• [Exercise prompt]:
The string "this" appears in some lines of the entries that follow; copy each such line.

[Available data Boundary: Start]

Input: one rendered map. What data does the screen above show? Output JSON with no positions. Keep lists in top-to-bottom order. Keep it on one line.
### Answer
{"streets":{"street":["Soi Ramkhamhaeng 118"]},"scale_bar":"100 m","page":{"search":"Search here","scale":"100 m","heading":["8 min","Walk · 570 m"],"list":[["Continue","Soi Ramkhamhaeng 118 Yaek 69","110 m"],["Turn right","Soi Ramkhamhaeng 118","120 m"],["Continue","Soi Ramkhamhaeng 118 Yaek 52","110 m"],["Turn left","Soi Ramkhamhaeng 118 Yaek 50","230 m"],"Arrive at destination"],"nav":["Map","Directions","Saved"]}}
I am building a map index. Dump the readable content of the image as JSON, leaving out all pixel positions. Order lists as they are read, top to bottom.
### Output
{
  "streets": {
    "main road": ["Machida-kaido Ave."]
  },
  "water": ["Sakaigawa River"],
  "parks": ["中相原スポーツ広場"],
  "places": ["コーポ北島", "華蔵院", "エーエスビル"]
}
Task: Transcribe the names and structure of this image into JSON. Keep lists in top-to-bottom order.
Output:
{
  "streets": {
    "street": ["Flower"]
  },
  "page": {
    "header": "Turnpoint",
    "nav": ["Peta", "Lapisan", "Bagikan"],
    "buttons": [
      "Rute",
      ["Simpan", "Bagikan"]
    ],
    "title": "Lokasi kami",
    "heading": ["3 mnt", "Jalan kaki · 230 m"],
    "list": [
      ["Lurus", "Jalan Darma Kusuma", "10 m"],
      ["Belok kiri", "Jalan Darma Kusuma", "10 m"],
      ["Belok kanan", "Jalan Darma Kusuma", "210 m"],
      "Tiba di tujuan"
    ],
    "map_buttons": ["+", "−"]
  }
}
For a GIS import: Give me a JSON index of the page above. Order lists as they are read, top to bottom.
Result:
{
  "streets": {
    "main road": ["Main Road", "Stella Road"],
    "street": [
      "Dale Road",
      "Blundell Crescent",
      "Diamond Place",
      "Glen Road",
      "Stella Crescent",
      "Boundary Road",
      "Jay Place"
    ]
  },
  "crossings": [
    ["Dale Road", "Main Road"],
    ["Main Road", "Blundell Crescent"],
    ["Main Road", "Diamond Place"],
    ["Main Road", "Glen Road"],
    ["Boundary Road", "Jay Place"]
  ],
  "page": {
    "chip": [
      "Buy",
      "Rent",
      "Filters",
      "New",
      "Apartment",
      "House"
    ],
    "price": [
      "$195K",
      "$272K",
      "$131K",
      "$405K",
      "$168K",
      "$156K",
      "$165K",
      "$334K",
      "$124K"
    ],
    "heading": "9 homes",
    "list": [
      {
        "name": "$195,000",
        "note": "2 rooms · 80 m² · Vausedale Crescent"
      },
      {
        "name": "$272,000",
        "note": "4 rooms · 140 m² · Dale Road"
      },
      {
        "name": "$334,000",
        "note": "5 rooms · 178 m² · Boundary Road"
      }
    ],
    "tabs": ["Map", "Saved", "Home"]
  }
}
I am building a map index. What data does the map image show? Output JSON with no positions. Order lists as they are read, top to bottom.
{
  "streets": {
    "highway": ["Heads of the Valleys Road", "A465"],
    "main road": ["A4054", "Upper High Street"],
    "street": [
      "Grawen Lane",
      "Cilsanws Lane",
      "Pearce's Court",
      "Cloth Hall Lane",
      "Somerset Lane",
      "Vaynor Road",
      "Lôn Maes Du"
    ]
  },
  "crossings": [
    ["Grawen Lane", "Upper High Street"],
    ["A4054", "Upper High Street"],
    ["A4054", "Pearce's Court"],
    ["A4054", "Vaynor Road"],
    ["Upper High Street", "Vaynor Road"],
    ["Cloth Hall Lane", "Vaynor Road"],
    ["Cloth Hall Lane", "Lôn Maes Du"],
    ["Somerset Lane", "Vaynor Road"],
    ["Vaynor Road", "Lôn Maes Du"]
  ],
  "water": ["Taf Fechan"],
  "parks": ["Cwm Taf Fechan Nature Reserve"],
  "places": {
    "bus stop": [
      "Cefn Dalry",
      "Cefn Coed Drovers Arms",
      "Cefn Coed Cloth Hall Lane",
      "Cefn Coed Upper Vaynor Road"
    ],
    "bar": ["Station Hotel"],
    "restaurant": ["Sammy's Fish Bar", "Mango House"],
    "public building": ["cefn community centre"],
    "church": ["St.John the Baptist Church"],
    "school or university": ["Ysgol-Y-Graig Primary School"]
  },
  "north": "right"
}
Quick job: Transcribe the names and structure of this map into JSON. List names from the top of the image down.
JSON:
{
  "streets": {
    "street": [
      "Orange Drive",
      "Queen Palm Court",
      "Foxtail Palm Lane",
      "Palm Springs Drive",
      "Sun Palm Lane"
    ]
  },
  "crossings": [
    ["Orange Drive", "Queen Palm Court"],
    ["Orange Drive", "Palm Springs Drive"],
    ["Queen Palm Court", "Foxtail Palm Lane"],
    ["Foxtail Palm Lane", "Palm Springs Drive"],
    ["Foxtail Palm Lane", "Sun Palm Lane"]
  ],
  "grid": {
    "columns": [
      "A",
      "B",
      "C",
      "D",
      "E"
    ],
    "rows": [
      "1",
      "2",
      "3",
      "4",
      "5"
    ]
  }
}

[Available data Boundary: End]

• [Exercise output]:
Task: Transcribe the names and structure of this image into JSON. Keep lists in top-to-bottom order.
Quick job: Transcribe the names and structure of this map into JSON. List names from the top of the image down.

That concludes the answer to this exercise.